Task details »
Could you count the lines in the entries beneath that hold the word "Park"? Respond with the number alone.

Saved data entries

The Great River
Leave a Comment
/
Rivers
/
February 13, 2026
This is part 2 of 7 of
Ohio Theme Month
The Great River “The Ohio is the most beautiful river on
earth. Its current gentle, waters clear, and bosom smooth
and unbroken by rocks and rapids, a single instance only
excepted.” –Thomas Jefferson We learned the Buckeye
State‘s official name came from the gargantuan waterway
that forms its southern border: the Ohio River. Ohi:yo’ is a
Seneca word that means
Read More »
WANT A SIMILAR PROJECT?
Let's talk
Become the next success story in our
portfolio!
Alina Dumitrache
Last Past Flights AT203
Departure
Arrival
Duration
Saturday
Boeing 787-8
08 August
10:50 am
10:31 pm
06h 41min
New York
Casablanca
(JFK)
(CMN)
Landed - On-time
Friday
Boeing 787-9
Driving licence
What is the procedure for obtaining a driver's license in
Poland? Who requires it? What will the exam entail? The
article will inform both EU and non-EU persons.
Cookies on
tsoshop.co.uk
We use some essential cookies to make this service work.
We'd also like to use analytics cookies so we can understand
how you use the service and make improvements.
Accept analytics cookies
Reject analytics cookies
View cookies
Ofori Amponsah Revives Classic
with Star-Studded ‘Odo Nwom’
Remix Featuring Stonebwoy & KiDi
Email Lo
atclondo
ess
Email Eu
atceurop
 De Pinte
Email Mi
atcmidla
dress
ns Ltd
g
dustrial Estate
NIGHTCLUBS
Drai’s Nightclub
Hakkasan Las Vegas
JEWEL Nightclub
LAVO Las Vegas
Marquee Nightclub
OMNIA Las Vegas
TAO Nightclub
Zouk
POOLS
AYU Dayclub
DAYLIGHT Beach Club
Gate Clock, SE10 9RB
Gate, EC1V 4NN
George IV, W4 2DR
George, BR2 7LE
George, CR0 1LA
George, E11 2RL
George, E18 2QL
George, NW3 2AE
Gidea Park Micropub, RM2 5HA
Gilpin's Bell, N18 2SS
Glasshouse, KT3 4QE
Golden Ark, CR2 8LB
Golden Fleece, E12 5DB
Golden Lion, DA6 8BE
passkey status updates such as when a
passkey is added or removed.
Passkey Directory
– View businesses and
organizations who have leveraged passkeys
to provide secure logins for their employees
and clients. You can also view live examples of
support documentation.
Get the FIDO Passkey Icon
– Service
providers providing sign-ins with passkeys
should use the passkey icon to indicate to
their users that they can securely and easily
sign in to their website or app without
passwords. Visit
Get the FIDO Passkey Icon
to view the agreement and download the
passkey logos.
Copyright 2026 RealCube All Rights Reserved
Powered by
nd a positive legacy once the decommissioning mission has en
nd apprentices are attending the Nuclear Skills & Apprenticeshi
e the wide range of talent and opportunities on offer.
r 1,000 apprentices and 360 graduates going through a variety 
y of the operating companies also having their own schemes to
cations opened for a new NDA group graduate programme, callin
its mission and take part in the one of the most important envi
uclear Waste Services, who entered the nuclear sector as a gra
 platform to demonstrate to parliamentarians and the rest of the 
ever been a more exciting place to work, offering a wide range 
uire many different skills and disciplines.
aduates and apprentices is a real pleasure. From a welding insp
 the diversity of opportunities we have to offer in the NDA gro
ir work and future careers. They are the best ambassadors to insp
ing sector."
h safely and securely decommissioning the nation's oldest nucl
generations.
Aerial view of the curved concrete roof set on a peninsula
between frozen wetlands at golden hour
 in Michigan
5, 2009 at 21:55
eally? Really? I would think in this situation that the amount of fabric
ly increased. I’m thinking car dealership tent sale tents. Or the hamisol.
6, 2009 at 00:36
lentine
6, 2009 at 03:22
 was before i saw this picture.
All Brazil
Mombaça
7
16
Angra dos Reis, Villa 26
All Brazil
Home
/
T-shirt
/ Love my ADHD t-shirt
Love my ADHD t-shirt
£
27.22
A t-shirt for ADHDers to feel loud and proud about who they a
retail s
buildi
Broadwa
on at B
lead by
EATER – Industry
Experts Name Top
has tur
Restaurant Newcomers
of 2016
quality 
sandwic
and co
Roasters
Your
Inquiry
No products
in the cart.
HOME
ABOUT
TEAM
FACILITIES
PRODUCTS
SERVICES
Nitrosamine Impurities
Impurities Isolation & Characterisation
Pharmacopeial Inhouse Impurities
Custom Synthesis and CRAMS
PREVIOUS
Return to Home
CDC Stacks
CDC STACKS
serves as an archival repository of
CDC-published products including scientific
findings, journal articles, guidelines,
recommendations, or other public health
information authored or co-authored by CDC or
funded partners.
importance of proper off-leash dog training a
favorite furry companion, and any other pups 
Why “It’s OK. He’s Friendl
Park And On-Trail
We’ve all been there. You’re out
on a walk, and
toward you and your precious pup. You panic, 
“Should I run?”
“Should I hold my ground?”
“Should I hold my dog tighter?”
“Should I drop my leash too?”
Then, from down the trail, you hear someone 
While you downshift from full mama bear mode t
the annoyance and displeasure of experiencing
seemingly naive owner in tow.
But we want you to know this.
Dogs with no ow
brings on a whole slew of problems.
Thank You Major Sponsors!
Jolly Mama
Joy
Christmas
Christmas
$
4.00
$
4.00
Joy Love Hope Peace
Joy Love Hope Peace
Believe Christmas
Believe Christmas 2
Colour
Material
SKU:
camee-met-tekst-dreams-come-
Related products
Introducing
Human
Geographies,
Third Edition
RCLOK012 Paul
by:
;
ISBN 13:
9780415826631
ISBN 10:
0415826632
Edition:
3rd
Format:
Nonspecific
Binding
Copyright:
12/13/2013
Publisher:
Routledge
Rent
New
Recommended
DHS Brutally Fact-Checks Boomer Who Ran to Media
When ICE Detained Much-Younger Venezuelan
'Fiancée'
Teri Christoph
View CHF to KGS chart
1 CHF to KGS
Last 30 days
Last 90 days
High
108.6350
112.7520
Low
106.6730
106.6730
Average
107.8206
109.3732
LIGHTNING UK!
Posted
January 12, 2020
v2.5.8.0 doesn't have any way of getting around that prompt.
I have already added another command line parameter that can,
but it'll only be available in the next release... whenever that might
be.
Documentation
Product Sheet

Answer below »
2